What’s the greatest compliment you’ve ever received? It came from one of my staff nurses. She shared that the staff quietly referred to me as the “velvet hammer.” She went on to say that I should be pretty pleased with that description because I was quite the force to be reckoned with when inspiring change or dealing with issues but exerted that force in a kind and empathetic way. Interestingly, I just received a very nice note from a leader from another department in the hospital after my recent retirement celebration; she referred to me as being a “quiet storm.” I think there’s a theme there. As a leader, I don’t feel you need to come into most situations like a hurricane, but you need to confidently inspire the team into action as well as respect the contributions of each team member to produce lasting change and ongoing engagement.

What’s your favorite quote? That’s an easy one: “Esse Quam Videri” is the Latin inscription on my high
school class ring. It means “to be and not to seem like.” Esse quam videri encompasses being authentic as a person and as a leader. It means gaining the requisite skills and competencies to develop expertise. It’s having the life experiences necessary to gain wisdom and insight. Each step along the path as a professional helps provide the tools to master the next step up. There are no short cuts. It also means knowing who you are, where you stand on issues, what you believe in, and what you will defend or let go.

I often lecture on achieving success in professional nursing. In that talk, I use the analogy of starting out in a career as a rough stone, one that has not been tossed about through the rocks of a fast-moving stream or tumbled in the ocean waves. Ultimately, that stone becomes smooth and polished with time, but it had to withstand many forces and get knocked around quite a bit in the process. To me, that’s how leadership is developed. It can be a rough road at times, but each challenge can add character strength. The secret is surviving and becoming smoother, but still remaining structurally intact.

What’s the best piece of advice you ever received? It might sound trite, but it came from my next-door neighbor, Mr. D, when I was about 4 or 5 years old. Mr. D told me “when you talk to people, you look ’em straight in the eye and you shake hands like you mean business,” I remember my 4- or 5-year-old self wanting to look away in shyness every time, but Mr. D would have none of that. Because of his tenacity during my formative years, I mastered direct eye contact and a strong handshake at a very young age as well as comfortable social conversation. Granted, these are soft skills, but I would never underestimate their importance in leadership and in forging positive relationships in general.
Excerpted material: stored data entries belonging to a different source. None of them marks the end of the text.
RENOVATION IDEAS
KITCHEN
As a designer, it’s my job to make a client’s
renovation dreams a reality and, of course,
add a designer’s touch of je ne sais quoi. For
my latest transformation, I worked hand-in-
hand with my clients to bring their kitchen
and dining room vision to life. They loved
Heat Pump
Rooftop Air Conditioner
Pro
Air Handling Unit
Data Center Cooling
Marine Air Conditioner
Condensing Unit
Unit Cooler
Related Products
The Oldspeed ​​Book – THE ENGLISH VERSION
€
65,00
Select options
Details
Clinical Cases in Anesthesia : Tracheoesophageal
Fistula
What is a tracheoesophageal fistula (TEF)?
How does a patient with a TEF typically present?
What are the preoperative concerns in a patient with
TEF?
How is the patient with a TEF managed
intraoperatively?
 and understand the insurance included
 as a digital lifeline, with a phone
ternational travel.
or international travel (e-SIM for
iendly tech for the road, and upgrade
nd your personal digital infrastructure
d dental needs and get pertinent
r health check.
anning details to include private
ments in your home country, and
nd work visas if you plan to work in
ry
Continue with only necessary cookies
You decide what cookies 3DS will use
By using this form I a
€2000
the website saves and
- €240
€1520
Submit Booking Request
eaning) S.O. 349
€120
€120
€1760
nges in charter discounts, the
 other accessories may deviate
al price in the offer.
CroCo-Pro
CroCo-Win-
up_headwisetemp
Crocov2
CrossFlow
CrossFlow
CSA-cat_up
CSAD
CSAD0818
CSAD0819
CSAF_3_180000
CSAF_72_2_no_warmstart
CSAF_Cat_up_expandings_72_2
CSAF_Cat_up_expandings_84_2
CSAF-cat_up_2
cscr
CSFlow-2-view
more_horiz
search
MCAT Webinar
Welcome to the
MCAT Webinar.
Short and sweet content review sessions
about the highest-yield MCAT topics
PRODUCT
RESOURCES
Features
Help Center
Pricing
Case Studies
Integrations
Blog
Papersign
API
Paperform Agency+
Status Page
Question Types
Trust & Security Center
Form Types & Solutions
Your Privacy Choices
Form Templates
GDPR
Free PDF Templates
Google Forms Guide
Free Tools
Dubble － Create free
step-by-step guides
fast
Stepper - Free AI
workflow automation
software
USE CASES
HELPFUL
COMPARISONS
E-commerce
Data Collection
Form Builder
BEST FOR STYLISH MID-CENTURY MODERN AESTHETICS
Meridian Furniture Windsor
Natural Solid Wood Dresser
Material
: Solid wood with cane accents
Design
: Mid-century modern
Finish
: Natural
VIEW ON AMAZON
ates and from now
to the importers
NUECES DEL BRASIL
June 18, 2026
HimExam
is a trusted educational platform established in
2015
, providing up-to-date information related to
What was the key to your success? A deep and sustained passion for my work in trauma and emergency services and always striving to raise the proverbial bar in clinical excellence. I’ve long considered the origin of that passion. I’ve been trying to “pay forward” a good act that occurred well before I was born. A passerby nurse saved my father’s life when his legs were crushed by a truck with failed brakes; he was pinned up against his car as he changed a flat tire. She controlled the hemorrhage and assured he would receive immediate emergency care. Without her swift and selfless actions, I wouldn’t be here. Through direct clinical work, teaching, publishing, consulting, and serving as a leader to improve systems and services, I’m giving tribute to that unknown nurse and supporting the efforts of countless others who have dedicated their lives
to saving others.

What’s next for you? Though I have dearly loved my work, the staff, and my colleagues, the most exciting part about leaving is that it frees me to fully engage in the myriad of professional and personal pursuits that I enjoy, including consulting in the emergency and trauma services realm. I will also remain active through publishing (I am the Editor-in-Chief of Nursing 2019 Journal through Wolters Kluwer), involvement in professional organizations, wilderness medicine activities, and teaching. On the personal side, I look forward to having more time for my favorite outdoor activities, including hiking, kayaking, and volunteer work as a longstanding member of the National Ski Patrol at Blue Mountain Ski Area in Pennsylvania.